Consignes de l'exercice =>
A: Répondez aux questions suivantes à l'aide du texte d'étude :
(i) Qui confie à Samuel Bentham l'administration de son domaine à Krichev ?
(ii) En quelle année Samuel Bentham rentre-t-il en Angleterre ?
(iii) De quelle ville la famille maternelle d'Etienne Dumont a-t-elle émigré ?
B: Relevez dans le texte d'étude toutes les professions exercées par les membres des communautés étrangères installées en Russie.

Texte d'étude =>
2La victoire contre l’armée de Napoléon permet à la Russie de s’imposer comme grande puissance européenne, réalisant ainsi le projet politique de ses souverains depuis Pierre Ier. Roger Bartlett esquisse dans un premier chapitre les ambitions russes et la quête de modernité des gouvernements impériaux de l’époque des Lumières, tandis que le système social reste dominé par une aristocratie d’Ancien-régime et un régime tsariste autocratique. A Saint-Pétersbourg comme à Moscou, des ressortissants français, suisses, allemands et britanniques sont encouragés par le pouvoir à aider au développement économique et industriel du pays. Ces communautés fournissent des précepteurs, éducateurs, médecins, agronomes et ingénieurs – parmi lesquels on retrouve également la famille maternelle d’Etienne Dumont, émigrée de Genève. Ce sont ces perspectives d’une carrière et d’un enrichissement rapides qui ont attiré Samuel Bentham à Moscou dès 1780. Ses talents ont été repérés par le prince Grigori Potemkine qui lui confie l’administration de son domaine à Krichev en 1784, où Jeremy lui rend visite. En 1787-1788, Samuel s’illustre lors de la guerre russo-turque à Kherson, toujours sous les ordres de Potemkine. De retour en Angleterre en 1791, il conserve un réseau solide en Russie et une connaissance des rouages de la société. Ces relations lui sont utiles lorsqu’il est à nouveau envoyé en Russie par l’Amirauté britannique entre 1805 et 1807 dans ses fonctions d’Inspecteur général des constructions navales (Inspector-General of Naval Works, une fonction créée pour lui de 1795 à 1808) – elles seront aussi mobilisées par son frère pour diffuser ses projets de réforme juridique.

Données d'analyse de graphiques
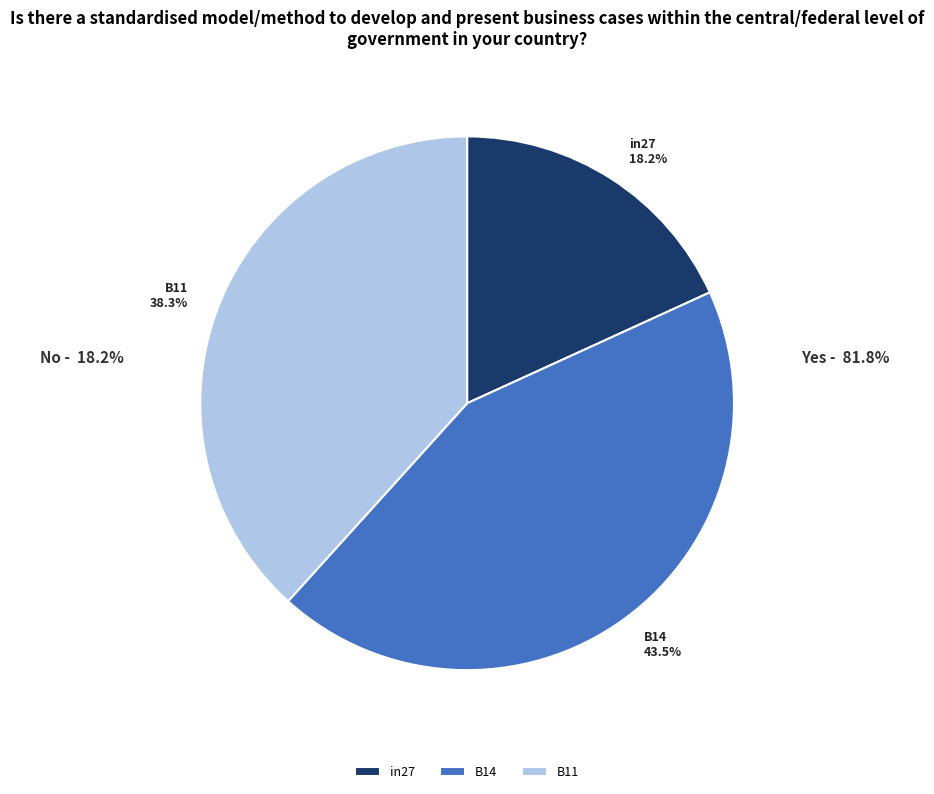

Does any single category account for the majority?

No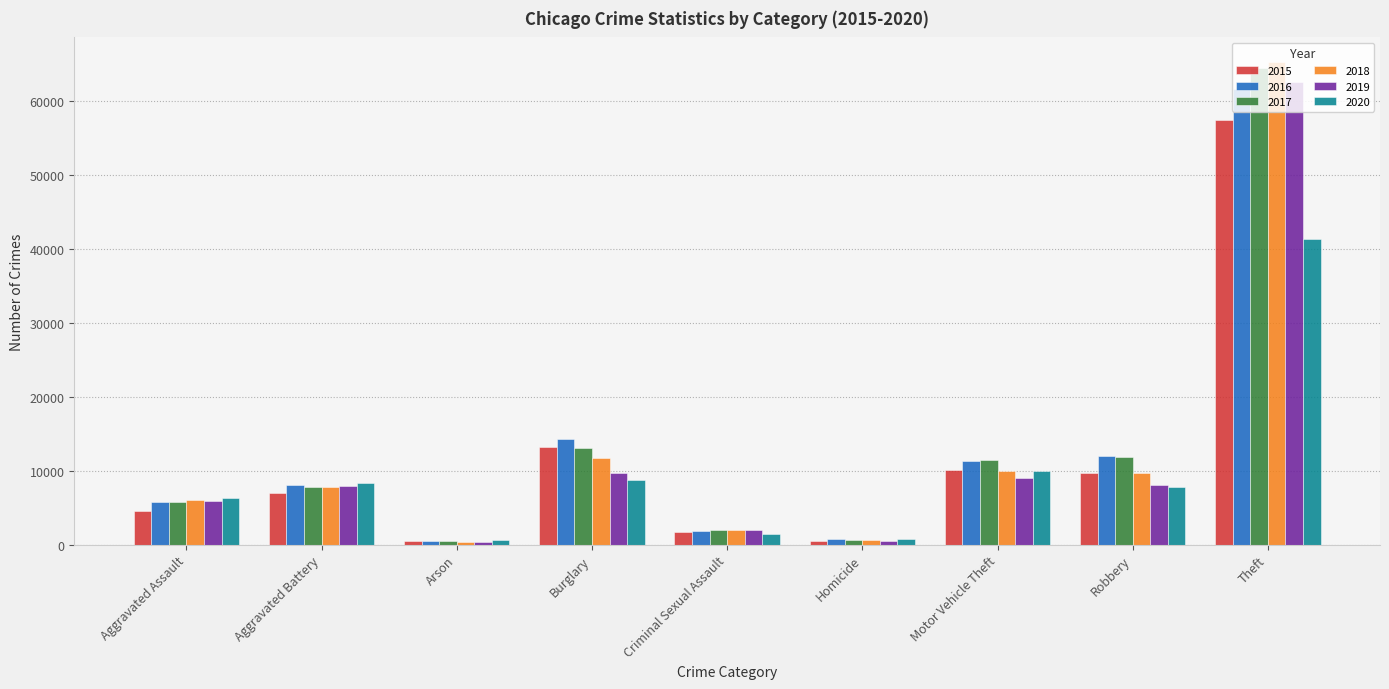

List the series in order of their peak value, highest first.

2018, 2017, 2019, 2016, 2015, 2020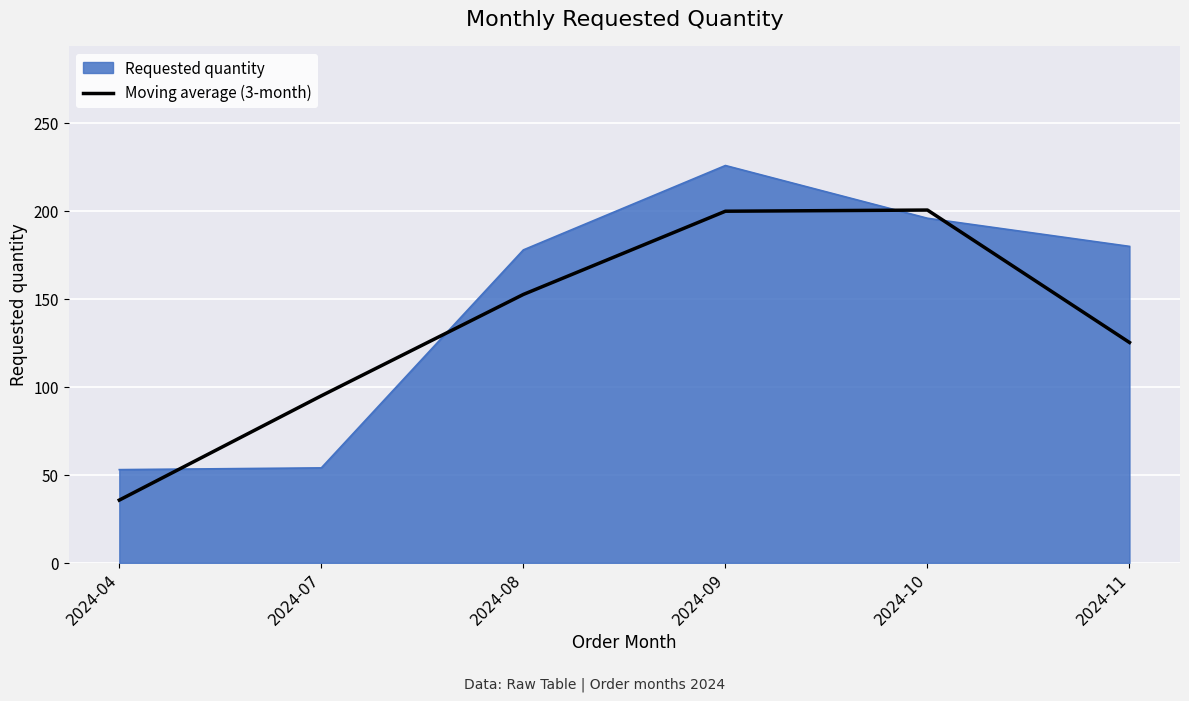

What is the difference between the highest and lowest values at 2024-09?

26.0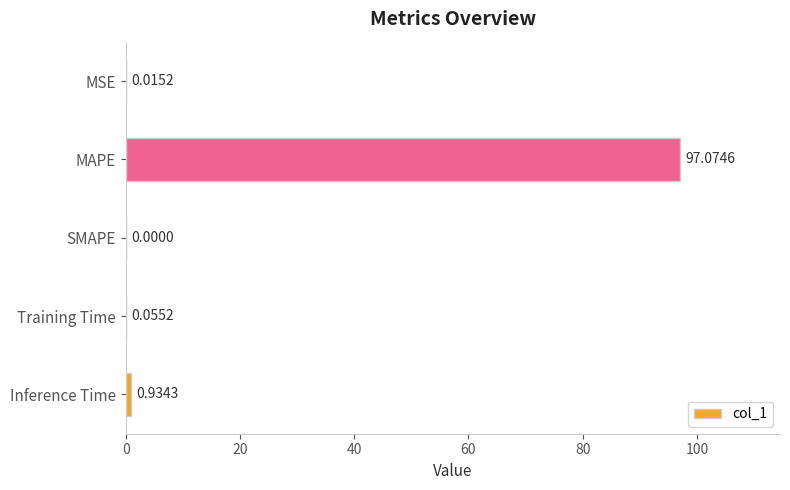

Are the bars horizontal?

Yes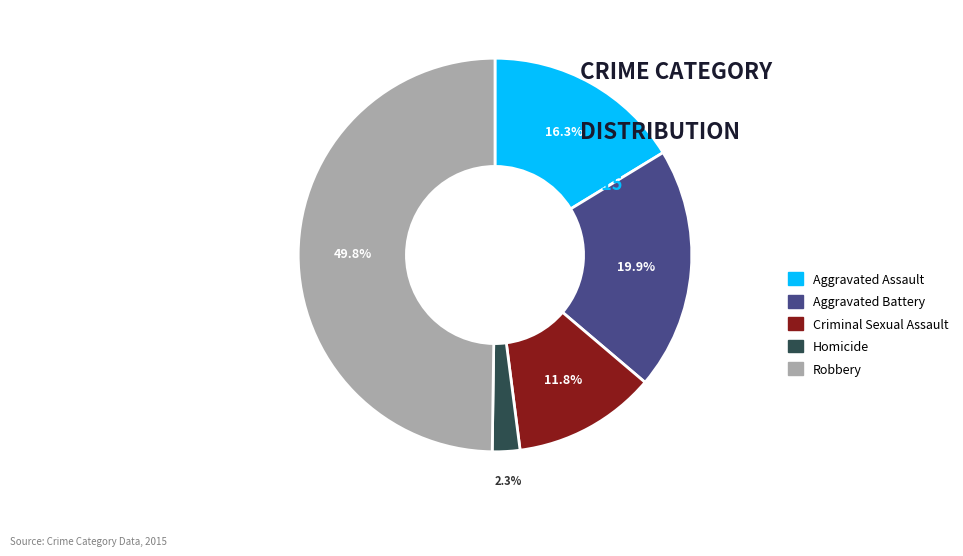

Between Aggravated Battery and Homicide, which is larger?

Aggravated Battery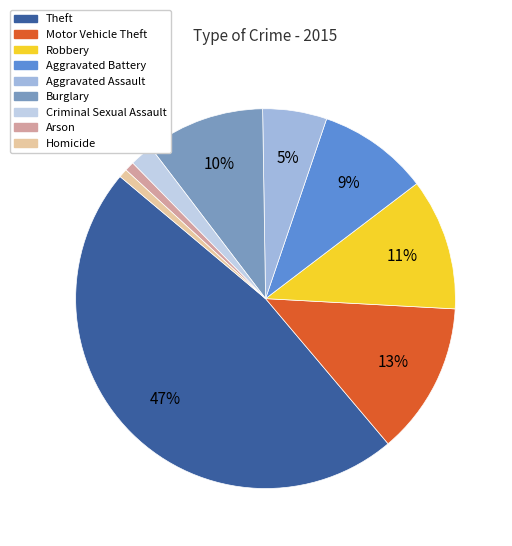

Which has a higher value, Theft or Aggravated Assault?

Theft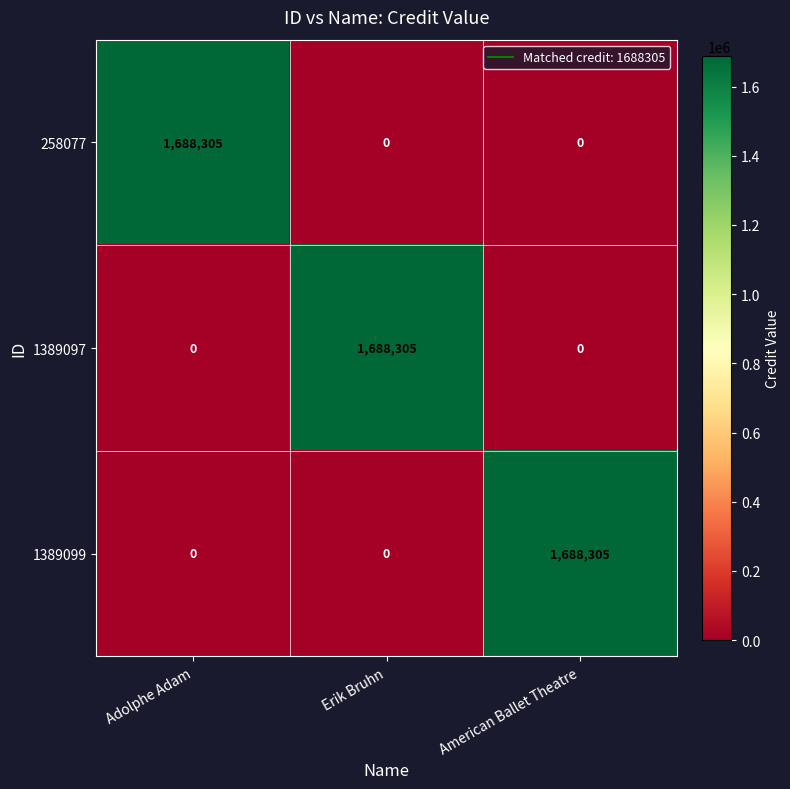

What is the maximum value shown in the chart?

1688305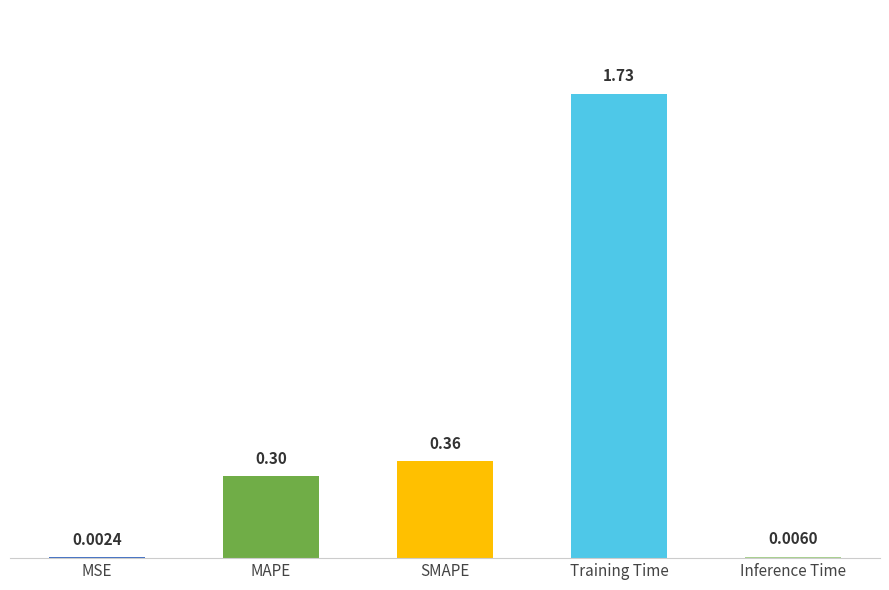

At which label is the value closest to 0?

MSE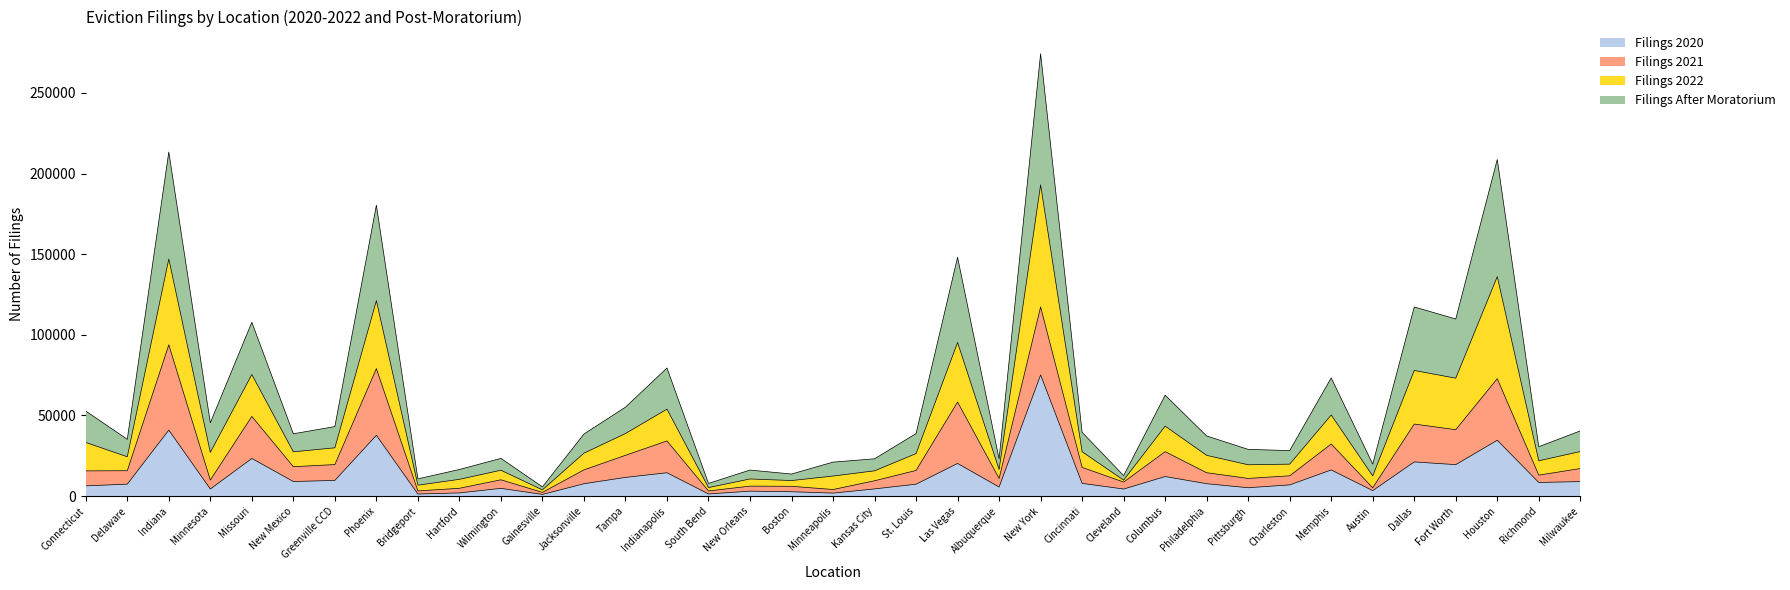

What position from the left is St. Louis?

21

Réponses par consigne =>
A:
(i) Le prince Grigori Potemkine.
(ii) En 1791.
(iii) De Genève.

B: Précepteurs, éducateurs, médecins, agronomes, ingénieurs.